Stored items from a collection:

▽

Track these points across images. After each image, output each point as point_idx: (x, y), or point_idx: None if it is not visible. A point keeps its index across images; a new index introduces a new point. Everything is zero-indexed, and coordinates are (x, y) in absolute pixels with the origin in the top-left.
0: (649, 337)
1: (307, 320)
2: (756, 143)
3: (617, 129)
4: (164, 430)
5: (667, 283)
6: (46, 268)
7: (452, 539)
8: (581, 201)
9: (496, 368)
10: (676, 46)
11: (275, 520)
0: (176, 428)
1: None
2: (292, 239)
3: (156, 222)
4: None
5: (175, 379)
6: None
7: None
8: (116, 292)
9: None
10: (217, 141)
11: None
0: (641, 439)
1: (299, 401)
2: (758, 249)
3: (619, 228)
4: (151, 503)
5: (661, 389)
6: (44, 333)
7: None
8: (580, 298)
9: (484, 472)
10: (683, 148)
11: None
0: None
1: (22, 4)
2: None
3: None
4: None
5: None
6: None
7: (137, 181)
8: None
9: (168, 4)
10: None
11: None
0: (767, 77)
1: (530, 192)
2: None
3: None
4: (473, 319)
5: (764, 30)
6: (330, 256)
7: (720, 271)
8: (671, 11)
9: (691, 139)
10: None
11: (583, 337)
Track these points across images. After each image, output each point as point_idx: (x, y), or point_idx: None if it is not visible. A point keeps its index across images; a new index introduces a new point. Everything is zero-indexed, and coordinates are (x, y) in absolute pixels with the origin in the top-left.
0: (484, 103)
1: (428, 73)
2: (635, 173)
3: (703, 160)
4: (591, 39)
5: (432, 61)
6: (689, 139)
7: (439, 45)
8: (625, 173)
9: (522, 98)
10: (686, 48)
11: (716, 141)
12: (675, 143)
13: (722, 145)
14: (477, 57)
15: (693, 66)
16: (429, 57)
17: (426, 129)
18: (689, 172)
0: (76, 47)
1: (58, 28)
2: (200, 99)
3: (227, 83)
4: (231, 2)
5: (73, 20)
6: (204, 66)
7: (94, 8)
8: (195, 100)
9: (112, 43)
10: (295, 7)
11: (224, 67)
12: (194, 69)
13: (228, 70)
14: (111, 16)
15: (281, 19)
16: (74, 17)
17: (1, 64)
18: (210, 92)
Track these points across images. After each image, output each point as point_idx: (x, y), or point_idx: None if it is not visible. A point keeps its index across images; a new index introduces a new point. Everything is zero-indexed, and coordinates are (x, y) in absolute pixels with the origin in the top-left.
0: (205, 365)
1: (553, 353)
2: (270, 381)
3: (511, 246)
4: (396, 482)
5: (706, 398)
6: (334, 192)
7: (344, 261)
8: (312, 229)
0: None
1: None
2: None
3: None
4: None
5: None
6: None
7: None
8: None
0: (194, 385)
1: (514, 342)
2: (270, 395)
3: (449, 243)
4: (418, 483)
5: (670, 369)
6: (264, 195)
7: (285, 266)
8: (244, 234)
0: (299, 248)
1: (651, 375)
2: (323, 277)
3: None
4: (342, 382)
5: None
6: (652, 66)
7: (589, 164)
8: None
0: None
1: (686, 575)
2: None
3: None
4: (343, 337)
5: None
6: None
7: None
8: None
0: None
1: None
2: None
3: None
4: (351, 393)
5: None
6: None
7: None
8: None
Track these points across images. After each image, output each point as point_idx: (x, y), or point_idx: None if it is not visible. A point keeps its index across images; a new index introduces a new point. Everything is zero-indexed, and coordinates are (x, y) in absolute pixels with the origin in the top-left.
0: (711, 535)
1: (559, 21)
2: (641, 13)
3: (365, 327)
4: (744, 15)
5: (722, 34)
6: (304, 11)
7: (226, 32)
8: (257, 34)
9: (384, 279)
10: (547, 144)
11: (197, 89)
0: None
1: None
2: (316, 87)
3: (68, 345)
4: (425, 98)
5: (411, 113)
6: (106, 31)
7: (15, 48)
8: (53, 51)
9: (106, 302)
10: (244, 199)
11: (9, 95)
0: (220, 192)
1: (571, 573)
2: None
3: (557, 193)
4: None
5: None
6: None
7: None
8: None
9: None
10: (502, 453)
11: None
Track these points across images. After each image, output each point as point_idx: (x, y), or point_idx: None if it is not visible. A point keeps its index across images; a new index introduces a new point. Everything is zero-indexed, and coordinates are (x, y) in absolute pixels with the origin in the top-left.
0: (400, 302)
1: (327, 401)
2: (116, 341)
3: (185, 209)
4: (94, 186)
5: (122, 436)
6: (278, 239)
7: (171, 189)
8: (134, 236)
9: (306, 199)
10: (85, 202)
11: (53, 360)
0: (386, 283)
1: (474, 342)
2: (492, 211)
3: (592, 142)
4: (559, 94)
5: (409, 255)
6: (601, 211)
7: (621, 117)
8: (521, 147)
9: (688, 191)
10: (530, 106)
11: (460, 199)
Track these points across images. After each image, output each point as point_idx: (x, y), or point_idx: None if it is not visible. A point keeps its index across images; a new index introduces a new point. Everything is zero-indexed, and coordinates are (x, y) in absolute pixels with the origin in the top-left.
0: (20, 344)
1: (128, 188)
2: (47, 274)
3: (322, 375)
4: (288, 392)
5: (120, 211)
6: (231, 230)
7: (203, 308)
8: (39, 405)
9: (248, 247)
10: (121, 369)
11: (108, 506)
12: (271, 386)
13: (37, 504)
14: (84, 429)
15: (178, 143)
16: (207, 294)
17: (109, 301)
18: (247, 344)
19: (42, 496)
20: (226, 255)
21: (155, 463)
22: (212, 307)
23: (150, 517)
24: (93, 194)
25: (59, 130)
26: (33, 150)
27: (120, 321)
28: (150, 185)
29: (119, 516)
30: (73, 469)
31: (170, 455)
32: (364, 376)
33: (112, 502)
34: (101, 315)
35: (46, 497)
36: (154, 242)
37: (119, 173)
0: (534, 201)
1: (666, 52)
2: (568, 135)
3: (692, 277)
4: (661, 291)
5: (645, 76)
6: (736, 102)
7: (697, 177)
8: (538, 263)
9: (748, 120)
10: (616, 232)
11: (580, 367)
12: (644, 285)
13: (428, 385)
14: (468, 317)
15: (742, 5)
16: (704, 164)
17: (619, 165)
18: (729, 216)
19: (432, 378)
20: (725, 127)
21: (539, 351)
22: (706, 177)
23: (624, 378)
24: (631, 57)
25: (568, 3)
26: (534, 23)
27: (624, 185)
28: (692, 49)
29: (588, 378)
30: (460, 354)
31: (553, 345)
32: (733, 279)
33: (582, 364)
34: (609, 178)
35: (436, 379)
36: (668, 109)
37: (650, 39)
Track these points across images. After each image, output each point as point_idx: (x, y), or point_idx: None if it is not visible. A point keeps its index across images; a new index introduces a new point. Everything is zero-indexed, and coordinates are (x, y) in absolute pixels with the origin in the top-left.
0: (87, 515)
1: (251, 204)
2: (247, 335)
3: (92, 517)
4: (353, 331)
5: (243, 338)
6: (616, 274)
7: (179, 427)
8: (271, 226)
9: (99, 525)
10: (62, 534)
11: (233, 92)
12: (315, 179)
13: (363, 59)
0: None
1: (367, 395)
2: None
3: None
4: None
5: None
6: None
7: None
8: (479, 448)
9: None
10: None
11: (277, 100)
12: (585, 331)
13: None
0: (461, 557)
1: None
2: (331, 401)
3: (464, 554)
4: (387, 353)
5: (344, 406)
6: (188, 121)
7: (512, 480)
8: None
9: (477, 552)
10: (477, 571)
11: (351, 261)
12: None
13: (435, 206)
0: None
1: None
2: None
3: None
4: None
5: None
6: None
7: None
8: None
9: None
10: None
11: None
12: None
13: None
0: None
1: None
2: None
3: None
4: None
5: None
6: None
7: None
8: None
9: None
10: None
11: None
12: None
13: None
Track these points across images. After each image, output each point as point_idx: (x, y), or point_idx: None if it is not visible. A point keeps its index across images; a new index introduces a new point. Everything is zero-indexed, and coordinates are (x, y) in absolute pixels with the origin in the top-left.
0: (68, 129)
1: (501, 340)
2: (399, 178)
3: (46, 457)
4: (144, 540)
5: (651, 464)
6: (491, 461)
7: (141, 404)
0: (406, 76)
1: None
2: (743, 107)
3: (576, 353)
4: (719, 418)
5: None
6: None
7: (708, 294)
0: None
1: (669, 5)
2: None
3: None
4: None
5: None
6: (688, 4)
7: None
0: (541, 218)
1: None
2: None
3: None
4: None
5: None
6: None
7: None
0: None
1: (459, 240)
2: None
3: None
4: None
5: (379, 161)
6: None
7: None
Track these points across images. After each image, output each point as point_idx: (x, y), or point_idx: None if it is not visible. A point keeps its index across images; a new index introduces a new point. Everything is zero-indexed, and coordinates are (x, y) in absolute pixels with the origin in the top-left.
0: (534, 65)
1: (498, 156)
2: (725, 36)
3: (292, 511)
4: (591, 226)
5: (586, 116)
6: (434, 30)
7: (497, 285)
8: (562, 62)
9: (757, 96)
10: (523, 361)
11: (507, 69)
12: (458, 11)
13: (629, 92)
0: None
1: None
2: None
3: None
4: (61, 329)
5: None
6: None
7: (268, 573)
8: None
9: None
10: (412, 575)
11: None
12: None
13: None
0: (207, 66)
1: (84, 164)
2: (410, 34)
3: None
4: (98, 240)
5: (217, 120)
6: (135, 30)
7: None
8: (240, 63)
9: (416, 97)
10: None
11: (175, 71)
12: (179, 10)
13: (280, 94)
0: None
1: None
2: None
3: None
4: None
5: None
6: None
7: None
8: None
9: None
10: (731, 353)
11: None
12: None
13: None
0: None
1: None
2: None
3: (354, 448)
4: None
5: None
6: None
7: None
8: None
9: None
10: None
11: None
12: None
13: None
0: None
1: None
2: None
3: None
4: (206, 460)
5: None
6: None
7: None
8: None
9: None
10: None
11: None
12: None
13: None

△

Written problem – Copy out everything from the start of the records above down to the line containing "11: (583, 337)", reproducing both ends and every line between them without changes.

Complete response –
Track these points across images. After each image, output each point as point_idx: (x, y), or point_idx: None if it is not visible. A point keeps its index across images; a new index introduces a new point. Everything is zero-indexed, and coordinates are (x, y) in absolute pixels with the origin in the top-left.
0: (649, 337)
1: (307, 320)
2: (756, 143)
3: (617, 129)
4: (164, 430)
5: (667, 283)
6: (46, 268)
7: (452, 539)
8: (581, 201)
9: (496, 368)
10: (676, 46)
11: (275, 520)
0: (176, 428)
1: None
2: (292, 239)
3: (156, 222)
4: None
5: (175, 379)
6: None
7: None
8: (116, 292)
9: None
10: (217, 141)
11: None
0: (641, 439)
1: (299, 401)
2: (758, 249)
3: (619, 228)
4: (151, 503)
5: (661, 389)
6: (44, 333)
7: None
8: (580, 298)
9: (484, 472)
10: (683, 148)
11: None
0: None
1: (22, 4)
2: None
3: None
4: None
5: None
6: None
7: (137, 181)
8: None
9: (168, 4)
10: None
11: None
0: (767, 77)
1: (530, 192)
2: None
3: None
4: (473, 319)
5: (764, 30)
6: (330, 256)
7: (720, 271)
8: (671, 11)
9: (691, 139)
10: None
11: (583, 337)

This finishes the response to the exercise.